One need only consider ownership of major companies prior to the massive privatisation programmes in the developed world that included BP, British Gas and numerous US core utilities under the stewardship of Thatcher and Reagan.
 
The final geo-political issue that is dear to the heart of classical economic theory suggests that every country is ultimately better off through the unrestrained international trade of goods and services. Each country plays to its comparative advantage – producing those goods at which it is naturally good at, and trades with others to assure efficient production internally and satisfy domestic consumption across all goods.
 
It is accepted that an open economy may lead to the contraction or even loss of some industries, even significant industries such as automobile manufacturing, and may therefore cause sectoral dislocation and pain. This localised hardship is offset by the common good gains arising from internal production efficiency and access to a broader range of cheaper goods imported from elsewhere.
 
Revered economist William Baumol has observed that such theories developed by David Ricardo in the late 18th century did not anticipate the fast-moving technology and productive capability build that each country could nowadays target, develop and nurture through education, acquisition and assimilation. Today comparative advantage is not predetermined by the endowment of natural resources as in Ricardo’s time but is also shaped by the acquired advantages each country chooses to focus on and build.
 
In the case of Australia and China our trade relationship is indeed complementary – dependent on each other’s respective endowment of people or minerals, and each other’s different stage of economic development. In the spontaneous and attractive partnership between developed and developing nations the benefits of bilateral trade are most likely to be good for both. But as development progresses and economies converge the possibility of inherent conflict increases as the industrialising country attains a level of capacity and development at which it enters and competes in a broader cross section of market sectors globally. As Baumol put it “free trade is not always and automatically benign.”

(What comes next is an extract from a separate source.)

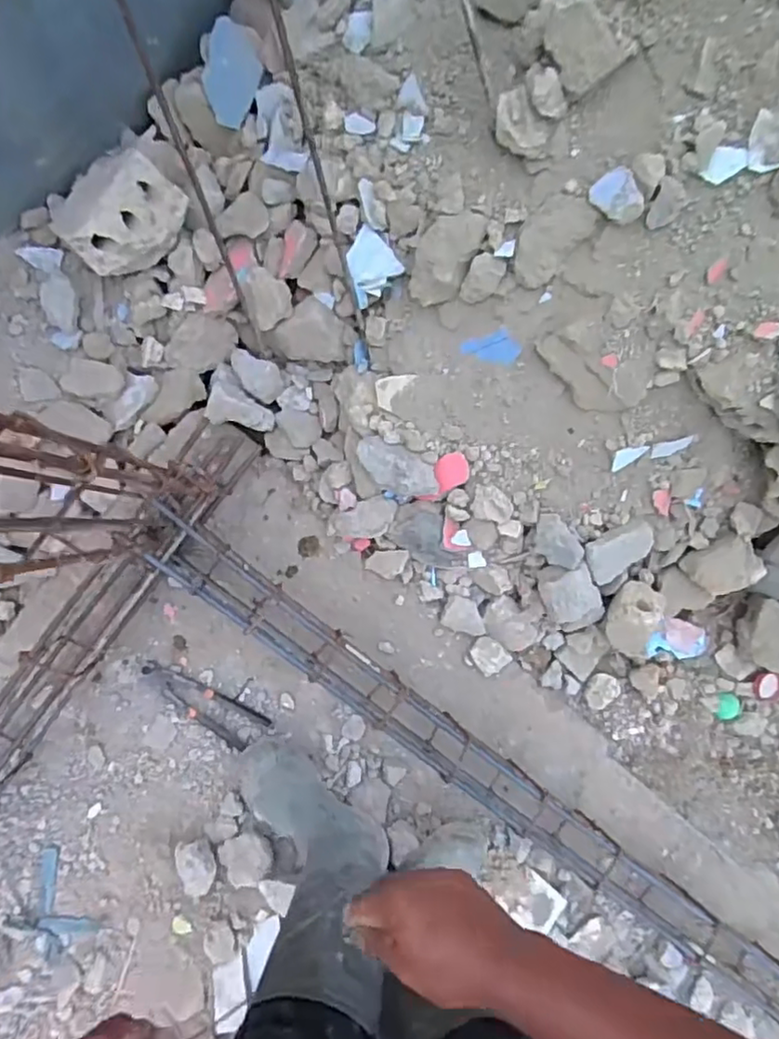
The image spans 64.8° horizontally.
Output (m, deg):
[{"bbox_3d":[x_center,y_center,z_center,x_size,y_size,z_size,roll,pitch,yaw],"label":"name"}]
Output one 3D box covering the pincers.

Simply put, Australia must continue to evolve its business relationship with China to ensure enduring complementarity through the three waves of opportunities arising from growth in the Chinese economy.

The first wave is the expansion of the mining sector that we have been experiencing to date. The second is the growing global demand for our agricultural products. And the third is the rise of the middle class in the Asia-Pacific region.

 
Nothing in geopolitics is so clear as to be black or white, or if it is today it is most certainly not in the long-run. I am reminded of the theme of the World Economic Forum 2013 “Resilient Dynamism” – which means tackling short-term and long-term challenges concurrently. Aiming for resilient dynamism goes hand in hand with the never-ending missions to achieve sustainability and competitiveness through the constant application of Schumpeter’s forces of “constructive destruction.”
Countries must restructure, and then restructure again, ad infinitum so they can compete in the world now and into the future.